Work task
How many of the lines in the data contain "Right"? Give only the number.

Exercise inputs
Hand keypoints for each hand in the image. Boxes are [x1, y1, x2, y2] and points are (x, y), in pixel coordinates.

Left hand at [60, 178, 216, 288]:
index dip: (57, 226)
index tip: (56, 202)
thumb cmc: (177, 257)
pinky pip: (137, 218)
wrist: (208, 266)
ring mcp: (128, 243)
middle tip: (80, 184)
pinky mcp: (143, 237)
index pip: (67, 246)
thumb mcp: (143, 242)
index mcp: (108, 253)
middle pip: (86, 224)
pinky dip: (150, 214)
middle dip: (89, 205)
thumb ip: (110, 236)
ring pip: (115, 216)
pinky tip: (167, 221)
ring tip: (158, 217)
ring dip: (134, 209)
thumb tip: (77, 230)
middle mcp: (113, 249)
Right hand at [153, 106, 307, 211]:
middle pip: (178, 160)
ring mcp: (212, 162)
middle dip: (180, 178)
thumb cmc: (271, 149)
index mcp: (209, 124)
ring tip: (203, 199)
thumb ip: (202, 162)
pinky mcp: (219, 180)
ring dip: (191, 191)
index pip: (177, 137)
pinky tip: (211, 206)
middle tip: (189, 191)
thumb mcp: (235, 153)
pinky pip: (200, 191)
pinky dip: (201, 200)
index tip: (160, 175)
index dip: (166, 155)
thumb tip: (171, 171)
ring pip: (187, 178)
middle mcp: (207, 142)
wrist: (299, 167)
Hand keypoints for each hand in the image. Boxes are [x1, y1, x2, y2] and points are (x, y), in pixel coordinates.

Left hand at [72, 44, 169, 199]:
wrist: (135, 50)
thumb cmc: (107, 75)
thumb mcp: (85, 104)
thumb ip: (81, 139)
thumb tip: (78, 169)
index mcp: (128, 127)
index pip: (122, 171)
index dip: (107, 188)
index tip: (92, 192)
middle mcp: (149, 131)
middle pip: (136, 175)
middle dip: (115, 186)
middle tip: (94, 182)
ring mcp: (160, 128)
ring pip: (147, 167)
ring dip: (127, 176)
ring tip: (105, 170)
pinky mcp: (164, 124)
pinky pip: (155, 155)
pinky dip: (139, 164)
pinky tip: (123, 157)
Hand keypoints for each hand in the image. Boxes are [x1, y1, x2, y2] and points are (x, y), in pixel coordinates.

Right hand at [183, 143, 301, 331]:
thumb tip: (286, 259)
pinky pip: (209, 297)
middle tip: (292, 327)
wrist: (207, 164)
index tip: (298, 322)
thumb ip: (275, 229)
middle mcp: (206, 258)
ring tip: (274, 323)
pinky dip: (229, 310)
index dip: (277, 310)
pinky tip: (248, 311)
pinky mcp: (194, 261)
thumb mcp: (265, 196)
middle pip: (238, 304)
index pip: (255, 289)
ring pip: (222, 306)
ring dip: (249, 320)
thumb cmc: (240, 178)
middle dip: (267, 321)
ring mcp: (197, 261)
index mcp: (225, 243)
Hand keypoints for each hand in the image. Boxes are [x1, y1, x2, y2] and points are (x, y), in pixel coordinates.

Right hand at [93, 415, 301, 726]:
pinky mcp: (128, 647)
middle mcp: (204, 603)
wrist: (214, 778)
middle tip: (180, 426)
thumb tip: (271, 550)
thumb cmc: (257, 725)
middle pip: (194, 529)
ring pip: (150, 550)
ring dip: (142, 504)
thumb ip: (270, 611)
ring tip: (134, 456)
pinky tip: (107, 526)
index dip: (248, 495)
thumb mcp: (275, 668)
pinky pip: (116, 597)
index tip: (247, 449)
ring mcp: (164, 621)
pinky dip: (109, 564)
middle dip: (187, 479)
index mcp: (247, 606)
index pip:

Response
3